Osmanlılar, Lesvos yani Midilli Adasını, hemen hemen her şeyi ürettiği için ‘imparatorluğun bahçesi’ olarak adlandırıyorlarmış. Kendi kendilerine yettikleri, geleneklerini korudukları ve güzel yaşamaya alışık oldukları için saray adada yaşayanları ayrı bir yerde tutuyormuş; o yüzden hiç sorun yaşamamışlar. Bu arada son bir tarihsel bilgi: Midilli Adası Barbaros Hayreddin Paşa’nın da doğduğu yer.

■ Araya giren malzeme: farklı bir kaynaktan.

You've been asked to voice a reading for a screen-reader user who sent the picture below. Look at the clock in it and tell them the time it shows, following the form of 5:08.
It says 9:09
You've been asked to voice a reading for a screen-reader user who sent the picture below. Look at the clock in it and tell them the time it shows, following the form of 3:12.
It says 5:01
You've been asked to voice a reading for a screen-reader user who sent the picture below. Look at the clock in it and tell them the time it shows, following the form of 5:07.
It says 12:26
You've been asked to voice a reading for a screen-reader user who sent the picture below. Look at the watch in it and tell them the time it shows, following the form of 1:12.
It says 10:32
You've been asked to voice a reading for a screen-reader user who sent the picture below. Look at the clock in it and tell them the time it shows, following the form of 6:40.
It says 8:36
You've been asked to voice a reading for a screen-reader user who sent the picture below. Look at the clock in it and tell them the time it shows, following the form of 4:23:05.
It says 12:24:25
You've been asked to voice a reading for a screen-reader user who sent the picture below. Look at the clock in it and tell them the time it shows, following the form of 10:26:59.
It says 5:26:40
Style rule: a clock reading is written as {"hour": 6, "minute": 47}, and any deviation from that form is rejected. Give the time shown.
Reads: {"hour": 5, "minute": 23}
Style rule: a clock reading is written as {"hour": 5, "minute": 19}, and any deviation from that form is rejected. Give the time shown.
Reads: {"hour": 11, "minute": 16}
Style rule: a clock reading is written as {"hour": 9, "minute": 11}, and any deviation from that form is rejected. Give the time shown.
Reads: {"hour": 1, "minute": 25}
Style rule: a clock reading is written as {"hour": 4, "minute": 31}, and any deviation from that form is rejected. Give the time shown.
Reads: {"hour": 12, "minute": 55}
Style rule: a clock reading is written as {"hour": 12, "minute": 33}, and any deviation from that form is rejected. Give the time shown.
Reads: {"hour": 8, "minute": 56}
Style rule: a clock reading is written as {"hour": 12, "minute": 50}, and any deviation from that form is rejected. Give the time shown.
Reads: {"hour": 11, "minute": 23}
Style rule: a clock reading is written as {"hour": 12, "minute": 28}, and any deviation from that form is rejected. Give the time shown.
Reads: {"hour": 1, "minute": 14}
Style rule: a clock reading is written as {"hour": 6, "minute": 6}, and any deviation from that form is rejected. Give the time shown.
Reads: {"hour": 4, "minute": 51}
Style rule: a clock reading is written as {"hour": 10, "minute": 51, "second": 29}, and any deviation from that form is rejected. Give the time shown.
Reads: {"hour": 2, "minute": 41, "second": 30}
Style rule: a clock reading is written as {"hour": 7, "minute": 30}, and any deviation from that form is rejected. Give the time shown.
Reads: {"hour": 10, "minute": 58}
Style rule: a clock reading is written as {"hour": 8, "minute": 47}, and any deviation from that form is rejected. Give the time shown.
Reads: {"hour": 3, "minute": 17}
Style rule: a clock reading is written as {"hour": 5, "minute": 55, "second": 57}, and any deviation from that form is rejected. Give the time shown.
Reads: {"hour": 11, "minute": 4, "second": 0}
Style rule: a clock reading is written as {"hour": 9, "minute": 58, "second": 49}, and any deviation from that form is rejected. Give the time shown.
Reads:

Midilli Adası’nın bir diğer önemi ise antik dönemin en önemli lirik şairi ve Platon’a göre 10. sanat perisi olan Sapho’nun 7.yy’da Eressos’da doğmuş olmasıdır. Rivayete göre ay ışığında geceleri dolaşıp hala aşk şarkıları söylermiş. Heykeli yapılan Sapho, antik sikkelerde bile yer almış. Dünya Edebiyatında hala saygın bir yere sahip olan Sapho sebebiyle adada her Eylül ayında Uluslararası Kadın Festivali düzenleniyor ve özellikle dünyanın farklı yerlerinden lezbiyenler Sapho’ya duydukları bağlılık yüzünden adaya geliyorlarmış. Lezbiyen kelimesinin kökeni Lesvos Adası’na dayanmaktaymış.
Yanıbaşımızdaki Midilli Adası’na günübirlik de gidilebilir, bizim gibi iki gün kalarak da her yerini rahatça keşfedebilirsiniz. Özellikle Molivos, Midilli seyahatimizde bizim en çok hoşumuza giden şehir oldu.